JERUSALEM, Israel – Samaria's Regional Council has, for the first time, approved a public march to historic Joshua's Altar on biblical Mt. Ebal.
The march will be held on the second day of Sukkot (Feast of Tabernacles) next Monday, and will also include a time of dirt sifting and screening in Shavei Shomron, near the archaeologically rich site – recently embroiled in controversy – when the Palestinian Authority began to remove stones from the area in advance of paving for a planned neighborhood development.
The Palestinian actions sparked an uproar among residents and leaders of the Samaria Regional Council, who were concerned about losing evidence of Jewish history on the site, where Joshua constructed an altar to the Lord after the Israelites entered the Promised Land.
The Palestinian Authority is also pushing to have the area declared a Palestinian Heritage Site, according to Israel National News.

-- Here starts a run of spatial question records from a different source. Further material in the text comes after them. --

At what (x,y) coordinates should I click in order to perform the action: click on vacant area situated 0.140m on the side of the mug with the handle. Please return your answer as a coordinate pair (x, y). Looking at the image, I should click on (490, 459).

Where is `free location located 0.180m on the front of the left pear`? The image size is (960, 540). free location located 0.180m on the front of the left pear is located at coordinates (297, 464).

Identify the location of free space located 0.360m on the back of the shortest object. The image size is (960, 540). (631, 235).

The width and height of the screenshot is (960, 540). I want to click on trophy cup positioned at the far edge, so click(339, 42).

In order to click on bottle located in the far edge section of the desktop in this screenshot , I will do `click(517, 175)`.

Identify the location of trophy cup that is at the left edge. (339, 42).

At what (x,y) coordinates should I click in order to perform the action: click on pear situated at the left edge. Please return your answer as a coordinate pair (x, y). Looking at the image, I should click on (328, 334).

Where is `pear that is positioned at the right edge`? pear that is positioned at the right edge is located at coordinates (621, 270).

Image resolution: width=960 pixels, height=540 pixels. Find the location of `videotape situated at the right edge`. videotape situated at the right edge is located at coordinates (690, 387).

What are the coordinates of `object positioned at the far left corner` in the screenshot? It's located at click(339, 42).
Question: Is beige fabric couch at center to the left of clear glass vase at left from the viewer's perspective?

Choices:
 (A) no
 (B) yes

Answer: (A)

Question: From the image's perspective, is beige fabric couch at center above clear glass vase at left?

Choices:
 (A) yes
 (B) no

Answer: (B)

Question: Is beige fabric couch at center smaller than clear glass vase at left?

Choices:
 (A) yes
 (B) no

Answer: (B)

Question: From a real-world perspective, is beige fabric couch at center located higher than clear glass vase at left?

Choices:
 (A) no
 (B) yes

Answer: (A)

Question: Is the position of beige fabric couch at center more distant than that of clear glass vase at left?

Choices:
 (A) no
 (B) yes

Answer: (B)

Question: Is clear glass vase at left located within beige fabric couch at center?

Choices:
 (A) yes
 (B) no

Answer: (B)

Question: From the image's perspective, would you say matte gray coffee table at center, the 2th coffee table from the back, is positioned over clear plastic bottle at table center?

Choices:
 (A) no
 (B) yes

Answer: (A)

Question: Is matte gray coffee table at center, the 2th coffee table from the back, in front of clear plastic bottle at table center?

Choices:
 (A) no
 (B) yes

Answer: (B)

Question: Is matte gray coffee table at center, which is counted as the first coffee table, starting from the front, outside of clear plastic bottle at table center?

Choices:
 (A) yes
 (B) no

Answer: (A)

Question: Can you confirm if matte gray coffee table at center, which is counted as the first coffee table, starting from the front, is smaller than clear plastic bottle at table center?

The Samaria council, in conjunction with the Association for Biblical Research, Dr. Scott Stripling from the United States, and archaeologist Avi Solomon, began sifting through the dirt on the site last year, and found a ring possibly worn by a woman participating in a blessing and cursing ceremony 3,200 years ago, described in the book of Deuteronomy, chapter 11, vs 29-30
During that time, the Lord declared Mt. Gerazim to be a mountain of blessing and Mt. Ebal a mountain of cursing. Other artifacts were found at the site as well, including a jug and pieces of plaster, which may have covered large stones containing biblical inscriptions.
Yossi Dagan, Chairman of the Samaria Regional Council, noted, "The findings from the site of the altar are further proof of the inextricable connection between the people of Israel and its country and certainly Samaria, and proves the importance of the site for knowing our roots and the Jewish people for generations. Precisely now, in the face of the Palestinian Authority's attempt to destroy Joshua's altar, the people of Israel will be there with the Israeli flag – to connect to the roots and values."
Dagan added, "I call on the public to come and discover the history of the people of Israel with their own hands. To walk with us to the ancient Altar of Joshua, a unique relic of the settlement period and the return of the people of Israel to their land, and of course enjoy the multitude of heritage sites, tourism, nature, wineries, and springs all over Samaria."
Last March Israeli officials cautioned that road construction carried out by Palestinians had damaged the ancient town of Sebastia, once the capital of the Kingdom of Israel nearly 3,000 years ago.
This time, Jewish residents in the surrounding West Bank towns say they're determined to make a public effort to preserve the biblical sites.